Splitting the Bills in a Shared House (Using Google Spreadsheets)

I like to live in shared houses.

When we were students, it was always some poor sod's responsibility to keep track of household bills, and share them out.

There can also be a sort of weird problem that people feel exploited if they're constantly the one buying the new soap and bog rolls, but these tiny amounts aren't worth the trouble or embarrassment of settling up. This tends to lead to shortages of milk, butter, soap, washing up liquid, dishwasher tablets, etc, etc, and makes it difficult to pay the cleaner.

I have solved these problems, by combining the power of Google and the wisdom of Luca Pacioli. We've used it for a year, and it works really well and is very flexible.

Here's a link to a blank Google spreadsheet for three people sharing a house:

Shared House Accounts for 3 (blank)

Here's an example where Alice Bob and Carol have been using it for a while, so you can see how it works.

Shared House Accounts (Simple)


And here's an example where Alice moves out, Dave moves in, they are all liable for various fractions of various bills, and they use the spreadsheet to remain friends throughout:

Shared House Accounts (Example)

Anissa, Rob, Sarah, Louise, and I used a spreadsheet like this throughout last year and it was great. When people moved in and out we knew exactly how much we owed them or they owed us and could see it was fair. Six months worth of accumulated debts were usually settled with a single bank transfer or handover of cash.




How to use it

Decide which one of you is the most numerate/computer literate (anyone with good O-level maths who has used google docs will do.) From now on I'm talking to them.

Make a copy of my blank spreadsheet, and change your names. If there are more than three of you, you'll need to extend it, which is easy [1]

Try adding some example bills, transfers etc, so you can see how it works. Use the examples as cribs.

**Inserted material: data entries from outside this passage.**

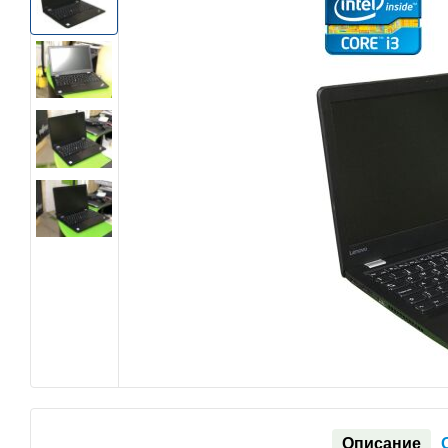
Описание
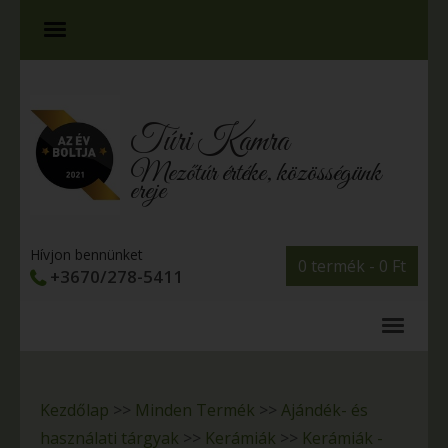
Túri Kamra
Mezőtúr értéke, közösségünk
ereje
Hívjon bennünket
0 termék -
0
Ft
+3670/278-5411
Kezdőlap
>>
Minden Termék
>>
Ajándék- és
használati tárgyak
>>
Kerámiák
>>
Kerámiák -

Share the spreadsheet, with modify permissions, to everyone in the house. Then show them how to use it and tell them that it's not scary, and that you'll hold their hand when they need it.

[1] If anyone leaves a comment asking for blanks for four or five or six people then I'll make one specially for them.

Recommendations

Just let everyone buy things whenever they're needed, and add their own entries. Then you will always have soap.

Get whoever owes the most at any time to pay the next utility bill. That way you never get too far out of balance and you don't have to settle up between yourselves until someone leaves.

Set the spreadsheet to e-mail you whenever the others make changes so that you can tell they've done sane things that work. Occasionally arty types will put what appear to be random numbers in all the columns, but you can usually figure out what they meant and sort it out. There's a nice version control feature with Google docs, so even if someone really cocks it up you can just rewind and do what they meant to do instead of what they did do.

Advanced Usage

You can also use it for any sorts of payments, favours, expenses shared unequally, two people sharing the cost of something that's for all three of you., etc, etc.
There are formulae in the LIABILITY columns that share everything three ways.

If you want to make an entry that doesn't work like that, just replace the automatically generated numbers
with different numbers.

As long as you make sure that the PAID and LIABILITY numbers add up to the same thing for every entry, it will be fine.

3 comments:

  1. This is brilliant thanks John. I'm using it to manage payments for a holiday with 14 people.

    ReplyDelete
  2. Wonderful! Thanks for the comment. Hope your holiday goes well.